Adams certainly wasn’t shy about adjoining his latest piano concerto, After the Fall, with works by three other important American composers of yore — Charles Ives, Roy Harris, and Aaron Copland. These hardy fellows from Connecticut, Oklahoma (by way of suburban Los Angeles), and Brooklyn, N.Y., respectively, were represented by their best-known and, some would argue, greatest pieces. At the very least, this was savvy, stimulating programming for these ears.
After the Fall received its world premiere in January 2025 by the San Francisco Symphony with David Robertson conducting (reviewed in CVNA). But this time, for its downstate premiere, the composer was on the podium directing traffic, with the dedicatee, Vikingur Ólafsson, returning to the keyboard.

The LA Phil performance was prefaced by exactly the same piece that San Francisco heard — Ives’ ever mysterious, ever eloquently enigmatic The Unanswered Question (one wonders whether this was Adams’ intention both times or just a coincidence).
Ives’ metaphysical meditation — played in Disney Hall during its very first concert back in 2003 — is almost conductor-proof, and Adams ably maintained its quietly troubling serenity, with the lone trumpet sounding the “question” from somewhere in the balcony and four flutes querulously answering from the choral seats behind the orchestra.
On to After the Fall, whose introduction sparkled more seductively and with greater detail than before in the Disney Hall acoustic. Adams gave his nearly half-hour, single-movement concerto a slightly faster pace and a bit more choppy agitation than Robertson did, thoroughly in touch with his characteristic grooves, while drawing out the sudden slow fade at the close quite effectively.
Ólafsson revealed an even more refined, crystalline touch, never overly showy, audibly relishing the stretch where the quotes from the Prelude in C minor from J.S. Bach’s The Well-Tempered Clavier gradually seep into the fabric of the third section of Adams’ piece. Adams has again effectively mined the music of past masters and integrated it deeply into his own idiom, a sort of twist on the neo-classical method championed by Stravinsky a century ago. The recording microphones were out in profusion above the orchestra, so we might expect to see this either on Adams’ label (Nonesuch) or, more likely, Ólafsson’s (Deutsche Grammophon).
For an encore, Ólafsson did some neo-classisizing (if I may invent a word) himself. “It’s not something you heard in the third movement, but it’s not that far away,” he told the audience before playing an Alexander Siloti arrangement in B minor of Bach’s Prelude in E Minor, BWV 855/1. With its attractive melody over the Bach figurations, it came off a lot like Gounod’s transformation of another Bach WTC prelude, “Ave Maria.”

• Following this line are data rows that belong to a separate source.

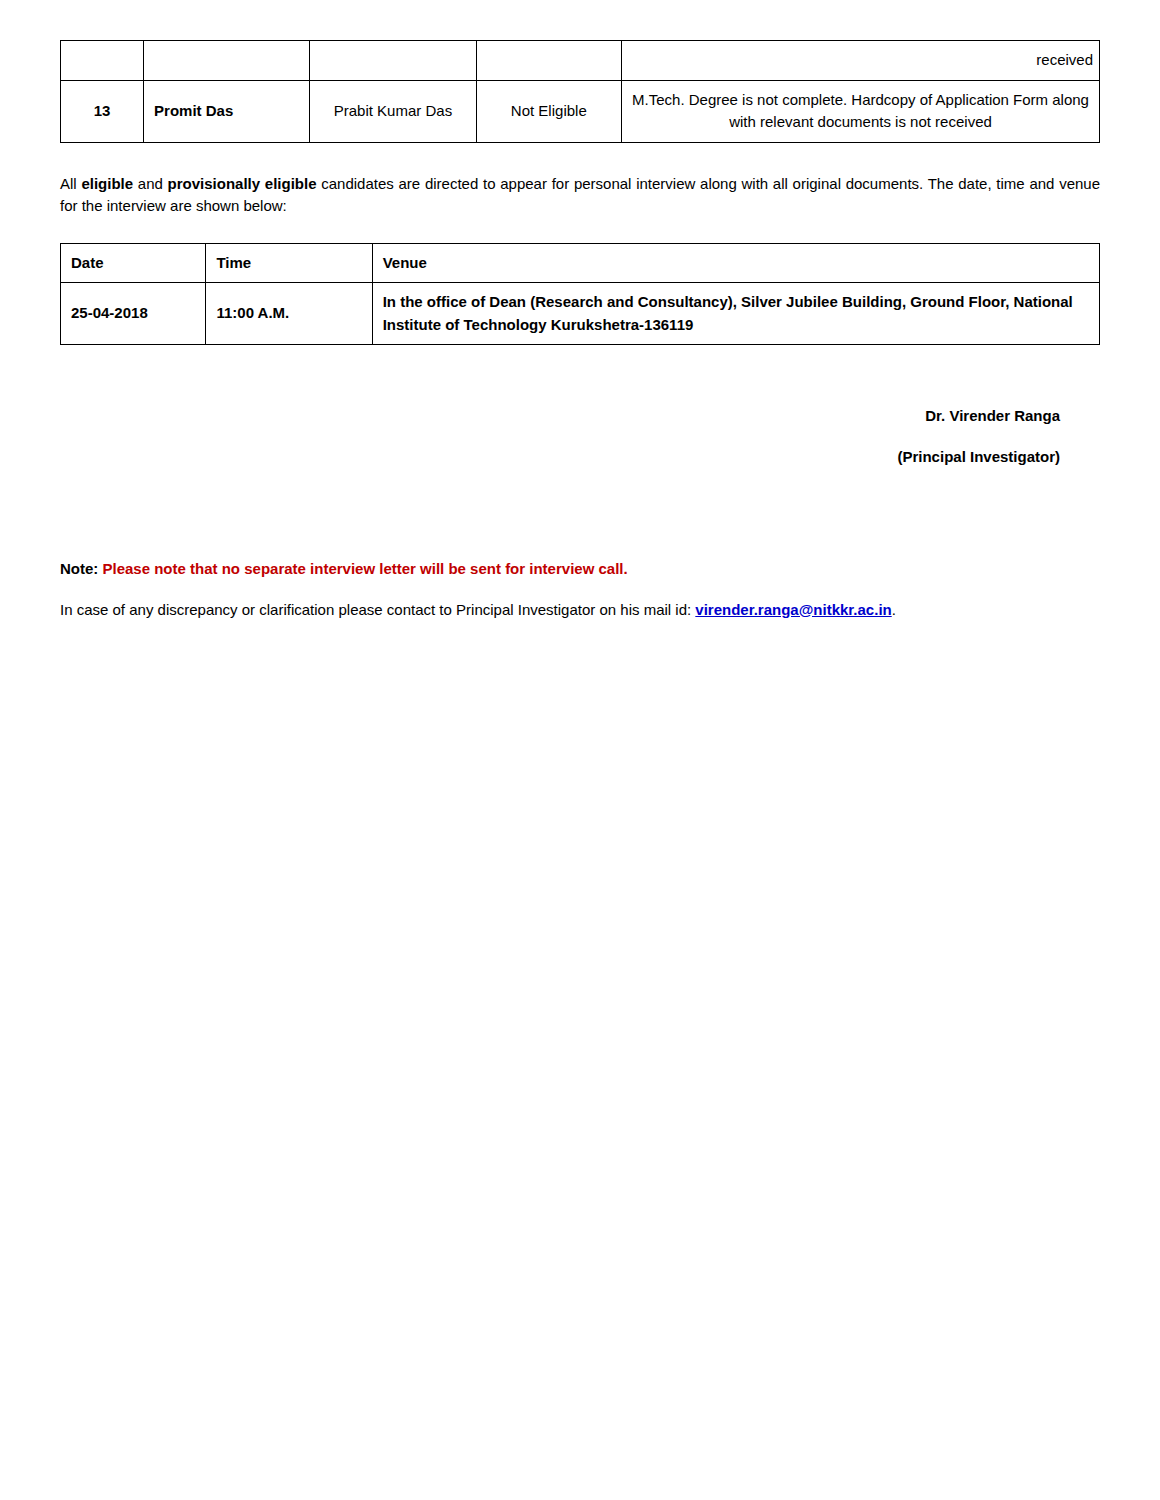| | | | | received |
| 13 | Promit Das | Prabit Kumar Das | Not Eligible | M.Tech. Degree is not complete. Hardcopy of Application Form along with relevant documents is not received |
All eligible and provisionally eligible candidates are directed to appear for personal interview along with all original documents. The date, time and venue for the interview are shown below:
| Date | Time | Venue |
| --- | --- | --- |
| 25-04-2018 | 11:00 A.M. | In the office of Dean (Research and Consultancy), Silver Jubilee Building, Ground Floor, National Institute of Technology Kurukshetra-136119 |
Dr. Virender Ranga
(Principal Investigator)
Note: Please note that no separate interview letter will be sent for interview call.
In case of any discrepancy or clarification please contact to Principal Investigator on his mail id: virender.ranga@nitkkr.ac.in.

Adams performed a real mitzvah by having Harris’ eloquently rugged, steadily evolving, single-movement Symphony No. 3 launch the second half. This was once considered to be The Great American Symphony, but it fell into neglect when mid-20th-century composers of Americana were tossed into the old-fogies bin by the serial-music crowd.
The program book incorrectly claimed that this was the first LA Phil performance; I remember hearing Erich Leinsdorf conduct it here in 1990, and there must have been more. But it had been a long time, and Adams’ sometimes hard-driven (in Part One) yet almost always on-point performance drove home its tightly-knit structure and magical Pastoral episode, with its bitonal/polytonal strings and gathering momentum.
Not only that, but Adams also presented the piece whole, restoring the two large cuts in the “Pastoral” section that are observed in the two famous Leonard Bernstein recordings, among others. May we someday hear more of Harris’ underperformed 13 symphonies; the great ones in my experience are Nos. 3, 5, 6, and 7.
Copland’s Appalachian Spring suite, again done rather quickly yet with the Americana ethos of the wide-open meditations and the bounce of the folk dances shining through, concluded the concert. As before, the LA Phil was on its toes for its creative chair, who didn’t try to interpret much and didn’t have to.